Carrara dice apertamente che la «gravissima situazione» deriva dalle incertezza delle risorse da assegnare per il 2009 alle Comunità Montane sia a livello ministeriale che a livello regionale.
«La mancata conoscenza dei trasferimenti statali e regionali», spiega il presidente, «impedisce alle Comunità Montane di redigere con attendibilità il bilancio per il corrente esercizio entro il 31 marzo, con conseguente pericolo di sospensione dei servizi in corso assicurati dall'Ente nonché per la ordinaria gestione dell'Ente e per il pagamento delle retribuzioni al personale dipendente».
Carrara chiede così di intervenire con urgenza in sede di approvazione del bilancio regionale e in particolare chiede di essere formalmente sentito dalle Commissioni Territorio e Bilancio in occasione dell'esame dello schema di bilancio regionale 2009.
E dire che il 31 marzo scade il termine previsto dalla legge per la predisposizione e l'approvazione del Bilancio di previsione per l'anno 2009 entro. Ma oggi, a due giorni da quella data, è impossibile riuscire a venirne fuori.
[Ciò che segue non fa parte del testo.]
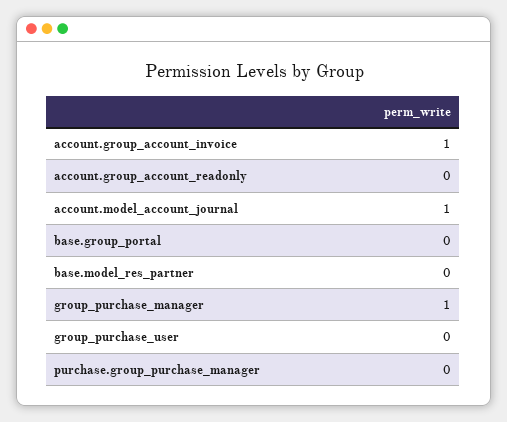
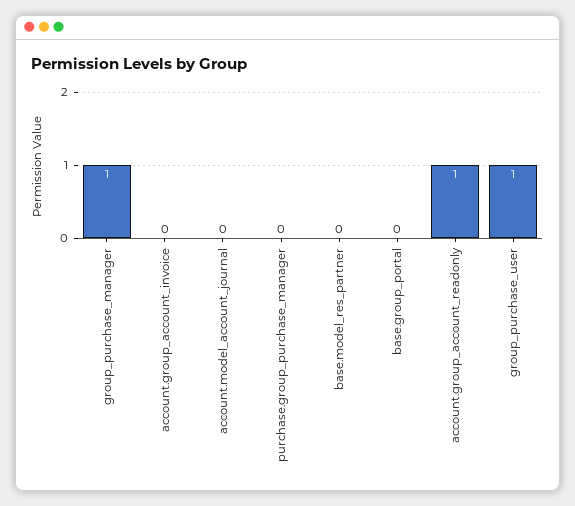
  {
-   "account.group_account_invoice": 1,
+   "account.group_account_invoice": 0,
-   "account.group_account_readonly": 0,
+   "account.group_account_readonly": 1,
-   "account.model_account_journal": 1,
+   "account.model_account_journal": 0,
    "base.group_portal": 0,
    "base.model_res_partner": 0,
    "group_purchase_manager": 1,
-   "group_purchase_user": 0,
+   "group_purchase_user": 1,
    "purchase.group_purchase_manager": 0
  }

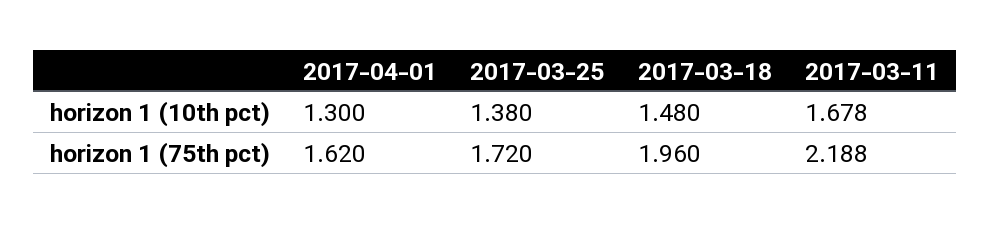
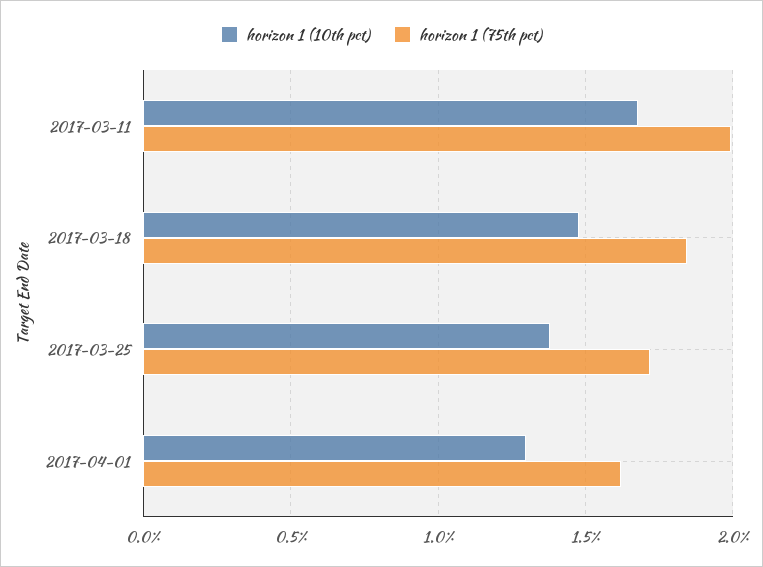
  {
    "horizon 1 (10th pct)": {
      "2017-04-01": 1.3,
      "2017-03-25": 1.38,
      "2017-03-18": 1.48,
      "2017-03-11": 1.678
    },
    "horizon 1 (75th pct)": {
      "2017-04-01": 1.62,
      "2017-03-25": 1.72,
-     "2017-03-18": 1.96,
+     "2017-03-18": 1.85,
-     "2017-03-11": 2.188
+     "2017-03-11": 2
    }
  }

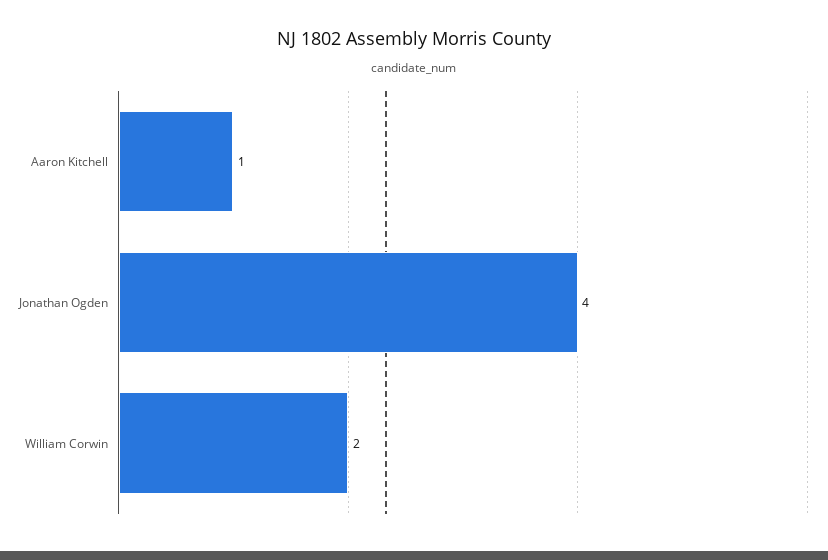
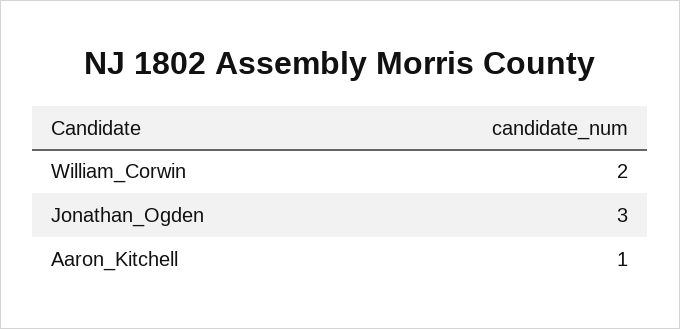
  {
    "Aaron Kitchell": 1,
-   "Jonathan Ogden": 4,
+   "Jonathan Ogden": 3,
    "William Corwin": 2
  }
Anche il Ministero dell'Interno lo scorso 18 marzo ha fatto sapere che non è in grado di definire l'entità dei trasferimenti ordinari in quanto manca il Decreto del Ministero dell'interno con il quale fissare le modalità di distribuzione della riduzione di 30 milioni di euro.
«A ciò si aggiunga», continua Carrara, «che, a seguito delle disposizioni normative che hanno fortemente ridotto gli stessi trasferimenti statali, risulta evidente che dal prossimo mese di aprile non si potrà procedere ai pagamenti di alcun tipo».